*** PASSAGE Section Begins ***

ECM is not beating NFS for these parameters; you need an expected ~40000 runs with B1=110000000  to find a 191-bit factor, where each run takes ~1 minute at ~4 GHz, which is only faster if you have an incredibly high amount of parallelism.

And then it wouldn’t happen for less than 100€…

Unless you heard about modern fpga implementations.

Sincerely,

Le 11/03/2024 à 7:53 AM, Pierrick Gaudry a écrit :
Hi,

ECM is an almost perfectly parallelizable factoring algorithm.
Its complexity is in L(1/2) instead of L(1/3) for GNFS, and in practice
it can extract prime factors of only a few dozen of digits. For 115 digits
RSA numbers, it is certainly not the fastest method.

You can have a look at GMP-ECM. Give it a try with appropriate parameters
(see https://members.loria.fr/PZimmermann/records/ecm/params.html), and
you will get an estimate of the cost.

Note the total time of ECM before finding a factor is very probabilistic.

*** PASSAGE Section Ends ***

ACTION ITEM A - In the factoring discussion, which software does the reply suggest trying for an estimate of the cost?
The text and the records are unrelated to each other.

*** EXTRACTED RECORDS Section Begins ***

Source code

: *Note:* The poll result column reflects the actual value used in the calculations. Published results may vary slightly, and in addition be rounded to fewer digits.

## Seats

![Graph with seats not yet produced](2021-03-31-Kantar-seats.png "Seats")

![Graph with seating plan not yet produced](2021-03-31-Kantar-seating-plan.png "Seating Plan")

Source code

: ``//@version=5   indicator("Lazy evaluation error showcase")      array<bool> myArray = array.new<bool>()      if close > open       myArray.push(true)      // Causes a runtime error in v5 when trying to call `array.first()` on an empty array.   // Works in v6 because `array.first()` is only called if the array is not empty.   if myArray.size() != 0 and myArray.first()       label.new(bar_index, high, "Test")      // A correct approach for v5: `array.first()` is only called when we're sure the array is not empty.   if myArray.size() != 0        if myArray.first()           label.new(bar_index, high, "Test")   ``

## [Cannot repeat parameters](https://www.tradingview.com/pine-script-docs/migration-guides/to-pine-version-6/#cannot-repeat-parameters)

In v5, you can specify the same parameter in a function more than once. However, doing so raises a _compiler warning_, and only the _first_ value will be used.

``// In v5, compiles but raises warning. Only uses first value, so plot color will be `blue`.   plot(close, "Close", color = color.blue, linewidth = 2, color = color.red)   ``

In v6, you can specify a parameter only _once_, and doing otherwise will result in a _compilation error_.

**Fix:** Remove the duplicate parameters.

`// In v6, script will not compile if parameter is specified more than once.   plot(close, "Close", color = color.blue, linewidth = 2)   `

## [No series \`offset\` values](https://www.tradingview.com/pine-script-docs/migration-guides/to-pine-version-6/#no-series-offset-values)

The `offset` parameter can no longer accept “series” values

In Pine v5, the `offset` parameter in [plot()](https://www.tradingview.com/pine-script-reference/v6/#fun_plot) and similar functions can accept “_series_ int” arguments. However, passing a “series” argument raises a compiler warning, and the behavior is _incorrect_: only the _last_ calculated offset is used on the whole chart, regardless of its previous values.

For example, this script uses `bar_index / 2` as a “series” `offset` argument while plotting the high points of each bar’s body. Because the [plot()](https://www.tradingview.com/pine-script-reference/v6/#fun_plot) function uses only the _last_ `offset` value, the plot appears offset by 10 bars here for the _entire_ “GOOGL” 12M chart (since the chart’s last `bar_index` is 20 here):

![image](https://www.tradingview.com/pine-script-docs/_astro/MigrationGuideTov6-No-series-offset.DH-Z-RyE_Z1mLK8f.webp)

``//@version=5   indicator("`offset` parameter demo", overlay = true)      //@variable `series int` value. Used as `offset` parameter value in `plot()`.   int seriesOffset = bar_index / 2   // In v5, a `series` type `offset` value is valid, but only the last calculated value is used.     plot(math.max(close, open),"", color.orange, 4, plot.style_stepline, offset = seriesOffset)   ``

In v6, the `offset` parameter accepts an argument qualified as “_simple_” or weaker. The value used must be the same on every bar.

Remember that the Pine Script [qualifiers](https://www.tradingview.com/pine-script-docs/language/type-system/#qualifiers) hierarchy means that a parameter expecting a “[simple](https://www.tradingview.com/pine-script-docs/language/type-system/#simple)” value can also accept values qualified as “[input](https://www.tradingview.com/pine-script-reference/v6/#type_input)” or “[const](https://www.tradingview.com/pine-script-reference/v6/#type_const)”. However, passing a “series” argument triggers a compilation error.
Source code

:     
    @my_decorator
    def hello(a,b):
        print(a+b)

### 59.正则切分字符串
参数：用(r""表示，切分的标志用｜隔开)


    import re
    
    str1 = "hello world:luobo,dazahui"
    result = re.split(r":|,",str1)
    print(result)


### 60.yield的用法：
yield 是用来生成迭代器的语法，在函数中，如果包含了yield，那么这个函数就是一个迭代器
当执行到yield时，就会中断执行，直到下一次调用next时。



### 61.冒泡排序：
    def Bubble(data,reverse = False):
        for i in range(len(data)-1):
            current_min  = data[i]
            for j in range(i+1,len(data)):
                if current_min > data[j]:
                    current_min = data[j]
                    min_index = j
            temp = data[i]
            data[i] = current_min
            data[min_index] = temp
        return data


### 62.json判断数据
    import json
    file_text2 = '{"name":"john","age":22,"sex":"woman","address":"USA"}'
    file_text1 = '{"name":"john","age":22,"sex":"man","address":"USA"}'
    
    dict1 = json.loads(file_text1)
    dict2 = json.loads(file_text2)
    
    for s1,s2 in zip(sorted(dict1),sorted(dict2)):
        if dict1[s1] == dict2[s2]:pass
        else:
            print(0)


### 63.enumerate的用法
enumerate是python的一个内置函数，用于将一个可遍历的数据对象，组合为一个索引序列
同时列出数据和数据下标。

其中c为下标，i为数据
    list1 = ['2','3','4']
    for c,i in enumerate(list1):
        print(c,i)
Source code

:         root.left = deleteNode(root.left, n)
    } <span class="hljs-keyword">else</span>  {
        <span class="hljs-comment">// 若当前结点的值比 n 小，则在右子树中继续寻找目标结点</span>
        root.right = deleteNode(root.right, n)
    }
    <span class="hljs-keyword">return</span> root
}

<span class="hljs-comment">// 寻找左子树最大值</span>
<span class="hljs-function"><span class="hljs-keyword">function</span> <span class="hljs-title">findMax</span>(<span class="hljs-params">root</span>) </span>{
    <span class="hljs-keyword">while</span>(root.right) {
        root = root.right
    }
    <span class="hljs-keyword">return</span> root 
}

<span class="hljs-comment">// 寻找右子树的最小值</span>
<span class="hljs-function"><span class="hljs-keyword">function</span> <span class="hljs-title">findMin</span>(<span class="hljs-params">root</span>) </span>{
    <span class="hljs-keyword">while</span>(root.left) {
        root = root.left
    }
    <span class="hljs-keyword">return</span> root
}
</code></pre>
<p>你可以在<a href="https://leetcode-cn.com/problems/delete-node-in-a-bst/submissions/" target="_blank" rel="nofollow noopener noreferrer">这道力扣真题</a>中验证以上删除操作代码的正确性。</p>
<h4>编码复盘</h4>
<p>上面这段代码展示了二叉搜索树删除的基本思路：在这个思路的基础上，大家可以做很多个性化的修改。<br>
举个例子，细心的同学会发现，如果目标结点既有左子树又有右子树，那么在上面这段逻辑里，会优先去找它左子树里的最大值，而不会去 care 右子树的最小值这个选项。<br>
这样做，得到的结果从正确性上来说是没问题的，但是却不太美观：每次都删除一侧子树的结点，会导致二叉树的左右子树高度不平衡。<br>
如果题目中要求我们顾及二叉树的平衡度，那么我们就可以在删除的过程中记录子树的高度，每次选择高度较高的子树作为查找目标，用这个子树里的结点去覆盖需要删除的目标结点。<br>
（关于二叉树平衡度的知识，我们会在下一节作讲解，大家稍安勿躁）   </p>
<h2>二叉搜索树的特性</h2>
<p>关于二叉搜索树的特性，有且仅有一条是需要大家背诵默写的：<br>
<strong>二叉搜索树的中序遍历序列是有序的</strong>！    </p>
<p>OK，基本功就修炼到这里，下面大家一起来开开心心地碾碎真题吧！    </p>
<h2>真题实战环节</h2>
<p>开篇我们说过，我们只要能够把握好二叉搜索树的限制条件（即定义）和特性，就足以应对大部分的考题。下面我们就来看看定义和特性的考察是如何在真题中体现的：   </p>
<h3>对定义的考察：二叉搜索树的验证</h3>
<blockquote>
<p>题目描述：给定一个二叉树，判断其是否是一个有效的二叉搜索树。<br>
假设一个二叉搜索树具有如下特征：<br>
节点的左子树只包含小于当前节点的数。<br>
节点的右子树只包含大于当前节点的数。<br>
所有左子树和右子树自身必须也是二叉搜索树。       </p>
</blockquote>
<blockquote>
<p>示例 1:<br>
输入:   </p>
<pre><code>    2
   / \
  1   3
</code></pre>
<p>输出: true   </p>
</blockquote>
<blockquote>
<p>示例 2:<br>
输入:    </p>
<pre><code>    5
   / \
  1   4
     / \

*** EXTRACTED RECORDS Section Ends ***

ACTION ITEM B - In the records, put the lines from the one containing "In v5, you can" through the one containing "In Pine v5, the" into a JSON list of strings, one string per line, with blank lines omitted.

OUTPUT A - GMP-ECM

OUTPUT B -
[
  "In v5, you can specify the same parameter in a function more than once. However, doing so raises a _compiler warning_, and only the _first_ value will be used.",
  "``// In v5, compiles but raises warning. Only uses first value, so plot color will be `blue`.   plot(close, \"Close\", color = color.blue, linewidth = 2, color = color.red)   ``",
  "In v6, you can specify a parameter only _once_, and doing otherwise will result in a _compilation error_.",
  "**Fix:** Remove the duplicate parameters.",
  "`// In v6, script will not compile if parameter is specified more than once.   plot(close, \"Close\", color = color.blue, linewidth = 2)   `",
  "## [No series \\`offset\\` values](https://www.tradingview.com/pine-script-docs/migration-guides/to-pine-version-6/#no-series-offset-values)",
  "The `offset` parameter can no longer accept “series” values",
  "In Pine v5, the `offset` parameter in [plot()](https://www.tradingview.com/pine-script-reference/v6/#fun_plot) and similar functions can accept “_series_ int” arguments. However, passing a “series” argument raises a compiler warning, and the behavior is _incorrect_: only the _last_ calculated offset is used on the whole chart, regardless of its previous values."
]